(Excerpt):
Dale Barnard: Rod had an amazing and rare baritone voice.  The last time I heard him sing was at the NSS Convention in Glenwood Springs, CO in July, 2011 when he and others formed a circle next to the Groad Hollow campfire.  He was also a guitar collector and had recently discovered a bargain on a rare Takamine guitar on Craigslist, which turns out to be the exact same model as the one I have.  As part of that same purchase, he got an old guitar that needed some work.  He was considering getting it repaired and donating it to the Punkin/Deep Cave Preserve field house.  I will miss the ever-kind and soft-spoken Rod Goke.


Leslie Bell: Rod was a wonderful guy, very gentle and unassuming.  I don't think I ever saw him upset - he was the type of guy that let most anything roll right off his back.

(Recorded information):
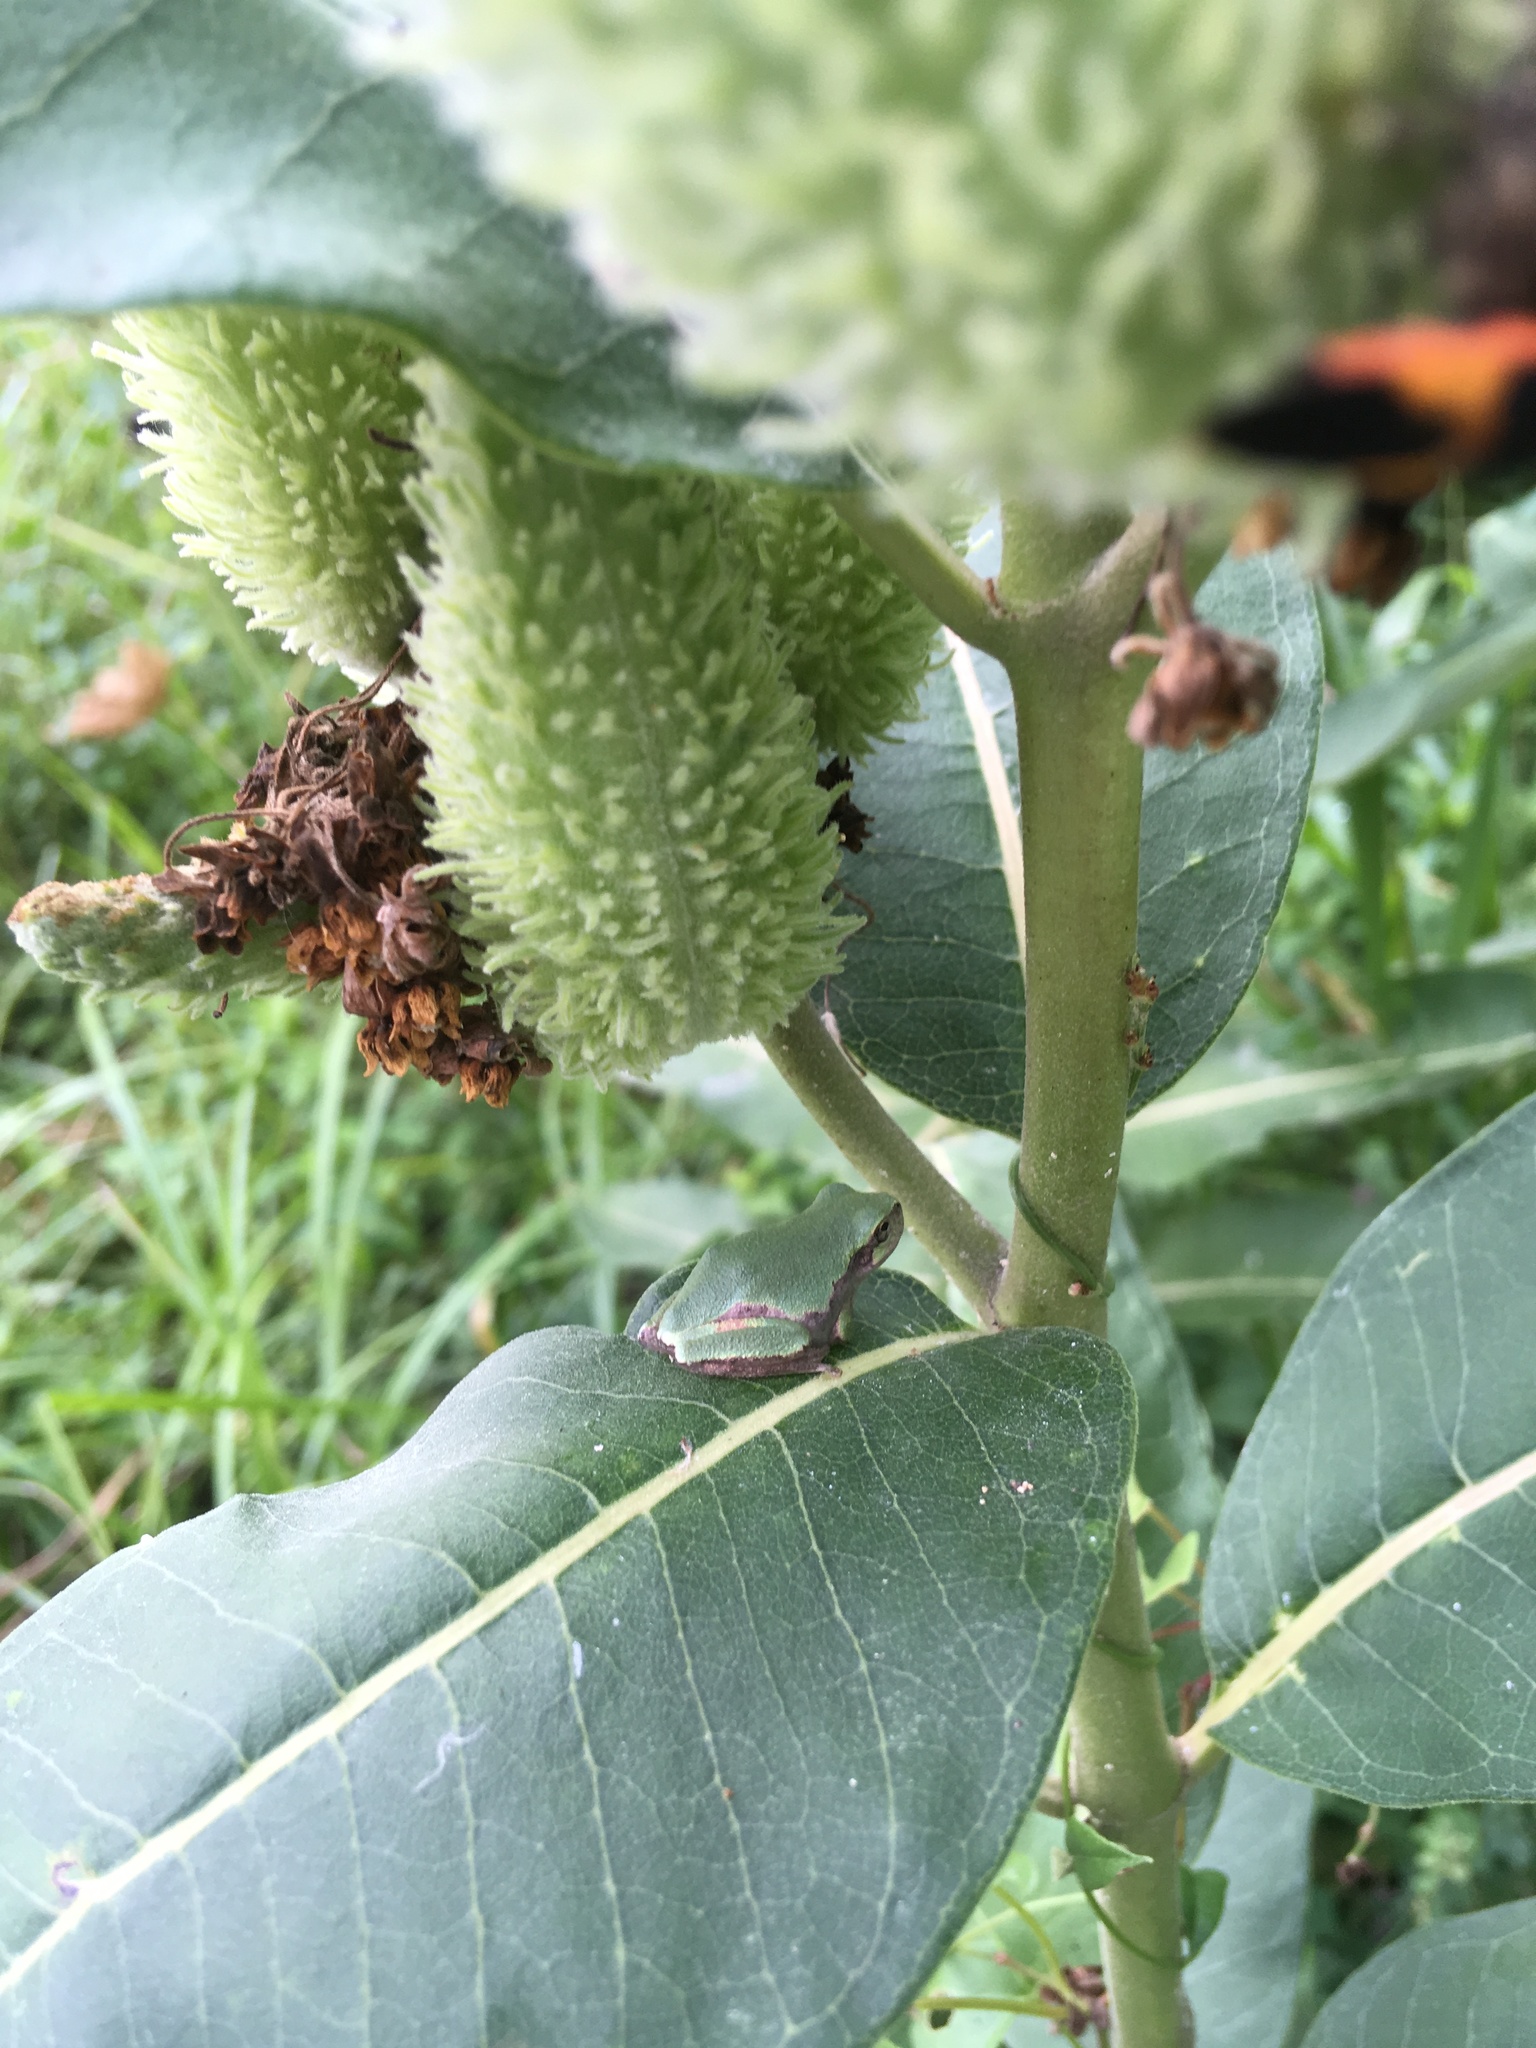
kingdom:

(Task details):
From the remembrances of Rod Goke, quote the part that opens with the words containing "Dale Barnard: Rod" and closes with "soft-spoken Rod Goke.". The listing has no connection to the remembrances of Rod Goke.

(Reply to the task):
Dale Barnard: Rod had an amazing and rare baritone voice.  The last time I heard him sing was at the NSS Convention in Glenwood Springs, CO in July, 2011 when he and others formed a circle next to the Groad Hollow campfire.  He was also a guitar collector and had recently discovered a bargain on a rare Takamine guitar on Craigslist, which turns out to be the exact same model as the one I have.  As part of that same purchase, he got an old guitar that needed some work.  He was considering getting it repaired and donating it to the Punkin/Deep Cave Preserve field house.  I will miss the ever-kind and soft-spoken Rod Goke.